O então presidente Lula, quando o entrevistei, recebeu de mim uma pasta com o processo e me prometeu que cuidaria pessoalmente do caso. Todavia, sua disposição foi frustrada porque eu mesmo não me dera conta de um fato: com a extinção da Lei de Imprensa, foi extinto o crime de alarma social que figurava na regulamentação de tal lei.
O que é “alarma social”?, perguntará você. É simples: se eu entrar na estação Sé do metrô de São Paulo – a mais congestionada do mundo – às seis da tarde, no horário de pico, e começar a gritar “BOMBA! BOMBA!”, é bem provável que muita gente morra pisoteada. Só quem nunca viu o que é aquilo, nesse horário, poderá duvidar. Fazer isso, portanto, seria provocar pânico.
Deveria ser proibido causar pânico tanto quanto mais poder de causá-lo alguém tivesse. Se com minha voz consigo atingir mil pessoas, aquele que tem algum meio de se comunicar com milhões deve ser mais penalizado do que eu. Até porque recebe dinheiro público para se comunicar, por exemplo via publicidade oficial.
No entanto, inexiste, hoje, uma lei de imprensa no Brasil. E por que deveria haver uma lei de imprensa? Ora, porque o poder da imprensa é maior do que o do cidadão comum e porque a imprensa é composta por empresas privadas, controladas por cidadãos que adquirem um poder maior de se comunicar e que, portanto, também devem ter maiores responsabilidades.
Para concluir, note que a regulamentação da atividade jornalística pelos grandes meios de comunicação de massa, a imprensa, é mais um ponto em que o atual governo anda de lado ao não propor, não cobrar, não debater. Chegamos ao oitavo ano do governo Lula com menos leis do que no primeiro por conta da extinção da lei de imprensa, e parece que nada irá mudar.
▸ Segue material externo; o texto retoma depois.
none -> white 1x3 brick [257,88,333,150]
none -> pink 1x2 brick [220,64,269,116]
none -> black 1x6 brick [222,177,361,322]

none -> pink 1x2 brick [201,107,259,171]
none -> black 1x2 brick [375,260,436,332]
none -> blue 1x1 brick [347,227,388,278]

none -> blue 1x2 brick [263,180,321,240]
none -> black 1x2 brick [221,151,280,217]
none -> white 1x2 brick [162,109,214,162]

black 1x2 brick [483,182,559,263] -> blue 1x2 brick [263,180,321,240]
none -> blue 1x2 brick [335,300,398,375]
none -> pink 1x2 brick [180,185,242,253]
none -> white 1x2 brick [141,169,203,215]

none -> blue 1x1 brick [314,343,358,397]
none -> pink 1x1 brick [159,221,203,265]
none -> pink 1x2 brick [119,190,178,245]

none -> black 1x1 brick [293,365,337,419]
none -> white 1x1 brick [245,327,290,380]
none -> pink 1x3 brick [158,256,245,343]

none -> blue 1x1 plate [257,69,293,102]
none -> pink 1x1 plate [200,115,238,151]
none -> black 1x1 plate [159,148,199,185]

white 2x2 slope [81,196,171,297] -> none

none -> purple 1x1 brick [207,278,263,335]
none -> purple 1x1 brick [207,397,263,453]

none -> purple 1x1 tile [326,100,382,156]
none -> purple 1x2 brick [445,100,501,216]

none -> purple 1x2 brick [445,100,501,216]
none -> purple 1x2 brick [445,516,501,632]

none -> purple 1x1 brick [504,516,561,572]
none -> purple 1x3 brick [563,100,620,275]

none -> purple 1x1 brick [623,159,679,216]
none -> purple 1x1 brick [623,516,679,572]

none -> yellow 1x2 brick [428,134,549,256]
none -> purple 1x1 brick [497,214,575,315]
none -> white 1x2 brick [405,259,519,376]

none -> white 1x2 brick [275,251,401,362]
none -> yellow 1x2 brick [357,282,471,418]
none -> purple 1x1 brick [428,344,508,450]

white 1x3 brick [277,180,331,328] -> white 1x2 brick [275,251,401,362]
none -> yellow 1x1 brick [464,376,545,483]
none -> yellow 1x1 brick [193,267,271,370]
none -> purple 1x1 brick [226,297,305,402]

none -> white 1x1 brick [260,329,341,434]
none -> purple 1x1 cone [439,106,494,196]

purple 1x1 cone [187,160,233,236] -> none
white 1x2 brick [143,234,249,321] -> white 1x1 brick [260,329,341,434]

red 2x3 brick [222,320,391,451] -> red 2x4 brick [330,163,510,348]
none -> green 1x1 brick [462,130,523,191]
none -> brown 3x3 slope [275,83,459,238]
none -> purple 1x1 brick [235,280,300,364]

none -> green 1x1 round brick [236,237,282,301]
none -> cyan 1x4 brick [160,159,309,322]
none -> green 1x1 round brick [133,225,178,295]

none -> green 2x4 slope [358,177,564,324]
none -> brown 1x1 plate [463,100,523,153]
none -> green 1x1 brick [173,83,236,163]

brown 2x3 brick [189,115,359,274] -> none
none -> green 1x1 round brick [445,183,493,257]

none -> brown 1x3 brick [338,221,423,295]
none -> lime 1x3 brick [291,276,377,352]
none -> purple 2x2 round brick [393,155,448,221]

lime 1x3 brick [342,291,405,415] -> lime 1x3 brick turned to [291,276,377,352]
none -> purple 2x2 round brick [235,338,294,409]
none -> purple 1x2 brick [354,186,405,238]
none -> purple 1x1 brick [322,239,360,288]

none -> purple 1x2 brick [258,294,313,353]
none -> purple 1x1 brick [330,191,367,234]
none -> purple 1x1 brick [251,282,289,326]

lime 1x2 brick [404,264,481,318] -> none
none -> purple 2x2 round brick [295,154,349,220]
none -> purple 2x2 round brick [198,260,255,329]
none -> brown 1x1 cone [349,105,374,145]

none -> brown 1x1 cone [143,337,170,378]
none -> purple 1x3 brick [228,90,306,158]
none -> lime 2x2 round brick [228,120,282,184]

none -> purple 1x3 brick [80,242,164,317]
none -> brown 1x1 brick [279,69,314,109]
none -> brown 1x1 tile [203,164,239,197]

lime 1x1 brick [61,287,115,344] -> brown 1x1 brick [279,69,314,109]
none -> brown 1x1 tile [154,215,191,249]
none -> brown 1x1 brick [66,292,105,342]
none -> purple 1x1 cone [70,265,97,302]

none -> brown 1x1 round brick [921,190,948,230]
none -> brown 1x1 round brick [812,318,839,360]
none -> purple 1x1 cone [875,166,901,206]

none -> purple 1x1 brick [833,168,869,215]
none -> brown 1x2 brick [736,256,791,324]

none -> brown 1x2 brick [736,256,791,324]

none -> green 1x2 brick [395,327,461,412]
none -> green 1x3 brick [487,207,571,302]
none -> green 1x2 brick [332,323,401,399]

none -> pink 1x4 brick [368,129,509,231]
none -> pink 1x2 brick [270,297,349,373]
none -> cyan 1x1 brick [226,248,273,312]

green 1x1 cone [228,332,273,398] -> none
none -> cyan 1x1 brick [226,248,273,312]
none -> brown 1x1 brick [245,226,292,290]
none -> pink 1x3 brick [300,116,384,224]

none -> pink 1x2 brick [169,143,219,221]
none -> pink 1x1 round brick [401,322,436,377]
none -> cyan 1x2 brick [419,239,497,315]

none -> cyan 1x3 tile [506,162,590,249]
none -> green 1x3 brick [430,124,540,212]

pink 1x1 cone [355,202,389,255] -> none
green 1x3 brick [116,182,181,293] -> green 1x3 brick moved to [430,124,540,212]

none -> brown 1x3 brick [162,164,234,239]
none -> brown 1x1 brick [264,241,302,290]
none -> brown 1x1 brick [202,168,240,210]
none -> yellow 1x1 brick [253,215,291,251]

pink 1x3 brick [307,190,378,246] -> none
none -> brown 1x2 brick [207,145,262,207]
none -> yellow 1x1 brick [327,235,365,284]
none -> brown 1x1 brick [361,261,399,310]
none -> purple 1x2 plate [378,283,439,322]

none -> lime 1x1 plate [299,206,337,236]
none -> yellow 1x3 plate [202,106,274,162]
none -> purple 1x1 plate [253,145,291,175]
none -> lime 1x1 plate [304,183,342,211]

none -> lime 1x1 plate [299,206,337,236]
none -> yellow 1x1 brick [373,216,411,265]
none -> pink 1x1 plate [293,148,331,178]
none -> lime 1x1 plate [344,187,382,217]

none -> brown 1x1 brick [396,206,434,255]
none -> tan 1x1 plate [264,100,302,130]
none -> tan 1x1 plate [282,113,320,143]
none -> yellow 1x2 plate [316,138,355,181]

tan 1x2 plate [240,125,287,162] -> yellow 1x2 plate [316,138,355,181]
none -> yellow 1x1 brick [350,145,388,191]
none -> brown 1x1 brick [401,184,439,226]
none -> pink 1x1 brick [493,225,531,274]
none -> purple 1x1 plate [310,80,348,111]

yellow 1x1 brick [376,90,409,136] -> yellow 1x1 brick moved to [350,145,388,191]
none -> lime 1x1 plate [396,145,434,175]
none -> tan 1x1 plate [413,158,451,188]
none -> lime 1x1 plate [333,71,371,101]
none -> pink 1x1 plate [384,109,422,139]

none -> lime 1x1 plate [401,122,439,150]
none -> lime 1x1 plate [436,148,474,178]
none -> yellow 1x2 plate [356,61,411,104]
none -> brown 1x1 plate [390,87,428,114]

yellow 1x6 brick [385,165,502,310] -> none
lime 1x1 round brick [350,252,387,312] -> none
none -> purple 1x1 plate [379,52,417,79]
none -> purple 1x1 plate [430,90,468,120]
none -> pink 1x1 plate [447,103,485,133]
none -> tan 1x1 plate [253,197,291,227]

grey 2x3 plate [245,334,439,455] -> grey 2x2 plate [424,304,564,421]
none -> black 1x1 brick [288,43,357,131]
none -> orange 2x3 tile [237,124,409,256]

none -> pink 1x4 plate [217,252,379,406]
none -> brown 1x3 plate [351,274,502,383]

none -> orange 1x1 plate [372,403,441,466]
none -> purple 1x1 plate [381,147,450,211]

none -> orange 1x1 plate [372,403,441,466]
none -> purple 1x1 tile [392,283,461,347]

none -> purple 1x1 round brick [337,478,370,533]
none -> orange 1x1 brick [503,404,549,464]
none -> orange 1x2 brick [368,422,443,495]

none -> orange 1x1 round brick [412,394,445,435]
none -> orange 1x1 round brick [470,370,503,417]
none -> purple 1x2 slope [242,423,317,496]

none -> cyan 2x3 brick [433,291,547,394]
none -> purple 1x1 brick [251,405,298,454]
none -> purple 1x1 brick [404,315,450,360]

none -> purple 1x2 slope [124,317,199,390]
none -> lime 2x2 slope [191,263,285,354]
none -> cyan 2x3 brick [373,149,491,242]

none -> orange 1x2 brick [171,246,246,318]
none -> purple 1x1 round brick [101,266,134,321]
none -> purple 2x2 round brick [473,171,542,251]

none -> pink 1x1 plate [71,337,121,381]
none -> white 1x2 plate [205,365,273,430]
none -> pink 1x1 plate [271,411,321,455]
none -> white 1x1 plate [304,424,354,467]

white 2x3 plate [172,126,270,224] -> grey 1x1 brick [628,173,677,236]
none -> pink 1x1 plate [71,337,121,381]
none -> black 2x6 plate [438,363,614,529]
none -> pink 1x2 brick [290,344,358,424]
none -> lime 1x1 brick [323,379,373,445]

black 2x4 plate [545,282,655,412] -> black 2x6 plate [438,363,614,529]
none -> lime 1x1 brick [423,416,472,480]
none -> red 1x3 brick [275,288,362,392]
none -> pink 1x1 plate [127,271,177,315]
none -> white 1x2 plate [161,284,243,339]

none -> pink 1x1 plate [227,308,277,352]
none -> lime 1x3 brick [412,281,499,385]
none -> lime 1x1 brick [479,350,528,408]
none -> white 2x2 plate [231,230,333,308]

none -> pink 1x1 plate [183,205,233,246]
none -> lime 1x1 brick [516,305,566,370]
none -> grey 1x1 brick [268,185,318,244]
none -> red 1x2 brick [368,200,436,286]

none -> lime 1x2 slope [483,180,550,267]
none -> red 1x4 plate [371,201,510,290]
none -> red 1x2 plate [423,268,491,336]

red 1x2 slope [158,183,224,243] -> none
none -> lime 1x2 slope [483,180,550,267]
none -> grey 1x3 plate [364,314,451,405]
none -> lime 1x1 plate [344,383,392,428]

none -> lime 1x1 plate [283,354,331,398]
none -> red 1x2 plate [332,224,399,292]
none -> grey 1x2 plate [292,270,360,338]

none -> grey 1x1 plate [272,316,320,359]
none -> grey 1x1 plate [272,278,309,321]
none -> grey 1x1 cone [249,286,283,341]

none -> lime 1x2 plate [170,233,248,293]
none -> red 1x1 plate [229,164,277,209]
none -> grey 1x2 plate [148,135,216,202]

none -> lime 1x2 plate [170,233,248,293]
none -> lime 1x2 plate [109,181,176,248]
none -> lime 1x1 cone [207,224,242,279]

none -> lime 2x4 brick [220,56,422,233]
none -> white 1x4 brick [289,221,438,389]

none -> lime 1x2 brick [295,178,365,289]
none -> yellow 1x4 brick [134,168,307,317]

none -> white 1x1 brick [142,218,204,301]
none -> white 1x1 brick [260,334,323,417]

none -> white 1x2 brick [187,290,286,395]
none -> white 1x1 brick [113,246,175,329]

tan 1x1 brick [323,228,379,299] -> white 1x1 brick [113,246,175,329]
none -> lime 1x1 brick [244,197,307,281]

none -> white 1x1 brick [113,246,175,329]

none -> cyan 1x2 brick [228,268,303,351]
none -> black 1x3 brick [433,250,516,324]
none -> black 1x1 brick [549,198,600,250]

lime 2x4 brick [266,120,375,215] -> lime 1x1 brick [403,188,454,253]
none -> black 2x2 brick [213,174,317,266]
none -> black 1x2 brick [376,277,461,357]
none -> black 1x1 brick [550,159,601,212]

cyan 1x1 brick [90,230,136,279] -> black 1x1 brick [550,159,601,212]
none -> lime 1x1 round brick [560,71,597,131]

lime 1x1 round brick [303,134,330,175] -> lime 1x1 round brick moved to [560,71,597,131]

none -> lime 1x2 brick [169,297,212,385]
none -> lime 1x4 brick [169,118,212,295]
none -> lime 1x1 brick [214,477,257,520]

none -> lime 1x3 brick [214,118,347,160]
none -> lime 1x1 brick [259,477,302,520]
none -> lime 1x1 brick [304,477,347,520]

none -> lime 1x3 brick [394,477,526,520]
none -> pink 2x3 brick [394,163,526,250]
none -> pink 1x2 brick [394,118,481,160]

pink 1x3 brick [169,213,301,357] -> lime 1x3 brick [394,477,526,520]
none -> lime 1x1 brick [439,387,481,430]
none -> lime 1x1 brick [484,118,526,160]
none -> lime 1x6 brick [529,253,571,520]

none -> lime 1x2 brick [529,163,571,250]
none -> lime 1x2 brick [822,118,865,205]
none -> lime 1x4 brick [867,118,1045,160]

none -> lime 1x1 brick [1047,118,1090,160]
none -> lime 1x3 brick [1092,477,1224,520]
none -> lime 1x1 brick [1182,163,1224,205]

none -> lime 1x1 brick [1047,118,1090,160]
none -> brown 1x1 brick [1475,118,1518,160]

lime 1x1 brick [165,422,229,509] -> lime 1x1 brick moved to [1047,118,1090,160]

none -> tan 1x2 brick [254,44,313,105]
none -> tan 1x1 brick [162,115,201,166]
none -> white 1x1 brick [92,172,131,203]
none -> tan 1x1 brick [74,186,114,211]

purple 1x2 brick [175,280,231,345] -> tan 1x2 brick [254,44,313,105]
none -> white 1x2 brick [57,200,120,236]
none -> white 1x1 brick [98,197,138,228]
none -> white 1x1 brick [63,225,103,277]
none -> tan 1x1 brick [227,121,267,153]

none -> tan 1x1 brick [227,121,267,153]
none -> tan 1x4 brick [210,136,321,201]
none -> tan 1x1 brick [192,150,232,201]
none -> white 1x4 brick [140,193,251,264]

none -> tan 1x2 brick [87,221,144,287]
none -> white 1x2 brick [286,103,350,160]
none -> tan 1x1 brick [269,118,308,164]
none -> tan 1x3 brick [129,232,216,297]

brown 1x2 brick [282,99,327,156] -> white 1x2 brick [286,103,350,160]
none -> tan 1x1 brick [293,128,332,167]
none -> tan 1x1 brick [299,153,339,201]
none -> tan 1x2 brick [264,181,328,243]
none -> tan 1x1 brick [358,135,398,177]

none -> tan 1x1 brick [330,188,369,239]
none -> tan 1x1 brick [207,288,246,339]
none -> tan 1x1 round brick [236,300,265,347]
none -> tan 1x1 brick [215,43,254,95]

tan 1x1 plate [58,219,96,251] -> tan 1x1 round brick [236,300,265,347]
Mas, enfim, você adivinhou qual é a ilegalidade que a reportagem da Folha relata? Notou que o repórter que violou o segredo de Justiça dessa investigação que a matéria cita confessou que fez isso outras vezes impunemente? Por que, antes, ninguém o indiciou por violar a lei? Quem deixou de indiciá-lo? Que investigação sigilosa foi violada? Que efeitos a violação produziu?